French lawmakers prepared to elect the president of the National Assembly on Thursday, in a vote seen as a test of the power balances between the country’s political forces and as a potential indicator of the direction any new government would take.
The gathering of the Assembly, the lower house of Parliament, was its first since no party gained an outright majority in the second round of a snap election on July 7. It was unclear which political force the new president of the Assembly would emerge from.
The president of the National Assembly does not have executive powers, but this election could mark the emergence of a majority, even if not an absolute one, that could weigh on President Emmanuel Macron’s choice of the next prime minister.
In Paris on Wednesday at the National Assembly, its neoclassical portico decorated with colorful Olympic statues as the city prepares to host the games, lawmakers engaged in frantic negotiations and projections.

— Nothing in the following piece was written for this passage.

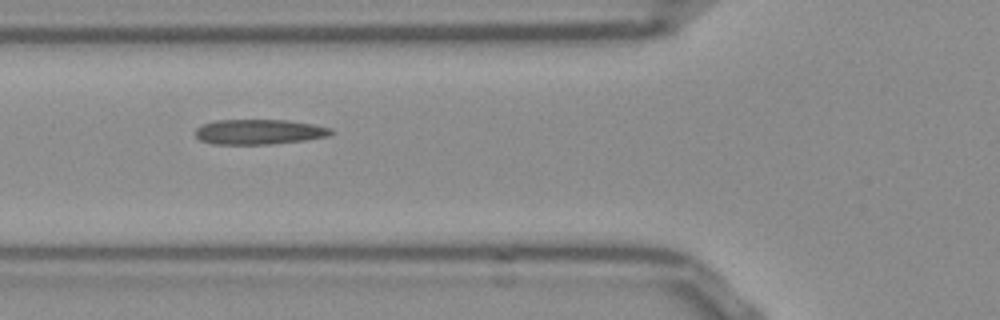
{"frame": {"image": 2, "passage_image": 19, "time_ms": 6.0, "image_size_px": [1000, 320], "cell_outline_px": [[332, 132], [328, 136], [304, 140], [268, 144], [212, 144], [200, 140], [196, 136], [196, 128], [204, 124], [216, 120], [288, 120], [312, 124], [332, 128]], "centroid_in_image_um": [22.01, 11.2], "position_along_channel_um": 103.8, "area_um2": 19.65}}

The left-wing coalition that won the most seats in the election, a jumble of parties spanning from the center left to the far left, has spent most of its time since the election bickering. But it managed, at last, to select a candidate: André Chassaigne, a member of the Communist Party who has been a lawmaker for 22 years.
Other candidates include Yaël Braun-Pivet, the former president of the assembly from Mr. Macron’s party, and Sébastien Chenu, a senior figure in Marine Le Pen’s far-right National Rally.